ROANOKE TIMES Copyright (c) 1996, Roanoke Times DATE: Monday, January 1, 1996 TAG: 9601020073 SECTION: SPORTS PAGE: B6 EDITION: HOLIDAY DATELINE: NEW ORLEANS SOURCE: JACK BOGACZYK STAFF WRITER
THE SUGAR BOWL payoff benefits more than the football team.
A Sugar Bowl date means prime-time television exposure for Virginia Tech's football program.
It also will mean a big payoff for some other Hokie athletic teams, too.
According to preliminary figures from Tech's athletic department, the Hokies are projecting new receipts of $2,215,860 from Sunday night's Sugar Bowl date against Texas.
The Big East Football Conference is sharing bowl revenue for the first time this year. As the league champion and Bowl Alliance participant, Tech keeps $3.5 million of the $8.33 million the Sugar pays to the league.
After bowl expenses, Tech will net more than $2.2 million. From last year's Gator Bowl appearance in Florida, the Hokies' net proceeds were $792,455.
In addition to its $3.5 million as the Big East's alliance player, Tech gets another one-eighth share of league bowl proceeds, or about $537,000. So, Tech's Sugar spot means $4.037 million.
The largest bowl expense is $266,000, for a charter flight and housing for the Marching Virginians band in New Orleans.
Because the Hokies reached a traditional New Year's bowl for the first time, Tech coach Frank Beamer and his assistants also will be paid sums equal to two months' salary as bowl bonus.
For Beamer, that's about $25,000. The usual bowl bonus figure is comparable to a month's salary.
Tech athletic director Dave Braine said the Hokies will spend their bowl revenues primarily on capital projects that will be completed in the next two years.
``The thing that I think is neat about it is that other programs are going to benefit from our football success,'' Braine said.
Braine said the building plans that should benefit the most from the Sugar revenue are the construction of a press box, concession stand and restrooms at the English Field baseball facility, a new outdoor track and field oval, and a soccer field.
The Hokies already have $5 million in commitments for the $6 million football facility addition to Jamerson Athletic Center.
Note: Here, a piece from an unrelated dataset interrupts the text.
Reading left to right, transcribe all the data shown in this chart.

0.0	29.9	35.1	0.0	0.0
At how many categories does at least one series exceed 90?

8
Braine said some of the bowl profit will go to that facility, which should be open by the summer of 1997.
He also said the reconstruction of a portion of the east stands at Lane Stadium is another possible destination for the bowl bucks, a building plan that also will expand the visitors' locker room under those stands.
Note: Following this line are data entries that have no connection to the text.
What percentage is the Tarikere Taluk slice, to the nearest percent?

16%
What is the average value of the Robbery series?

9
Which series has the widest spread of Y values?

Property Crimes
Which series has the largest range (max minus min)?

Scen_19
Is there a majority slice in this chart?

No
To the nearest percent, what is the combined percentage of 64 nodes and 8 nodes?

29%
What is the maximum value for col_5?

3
``We'll also give something to the university for the academic side,'' Braine said. ``Last year, with the bowl money, we made an endowment to the Black Studies program. Where we'll look this year, we haven't decided yet.''
Braine also said the athletic department still is trying to retire debt the program slid into a decade ago, and that the Cassell Coliseum roof also is in need of additional repair. Tech also will be building a field for its new women's softball program.
``I really think we'll be working on three major projects at the same time, and this allows us to do that, to go ahead and get started,'' said Braine, who came to Tech in 1988.
Braine said the money also will allow Tech to consider lights and an exterior security fence for the baseball field.
``I'd be disappointed if we didn't get the baseball facility done right away, and the track and soccer complex ready by next school year [September],'' he said.
Tech's profit from the first of its three straight bowl bids, the Independence in 1993, was $138,500 from a $750,000 per-team payout.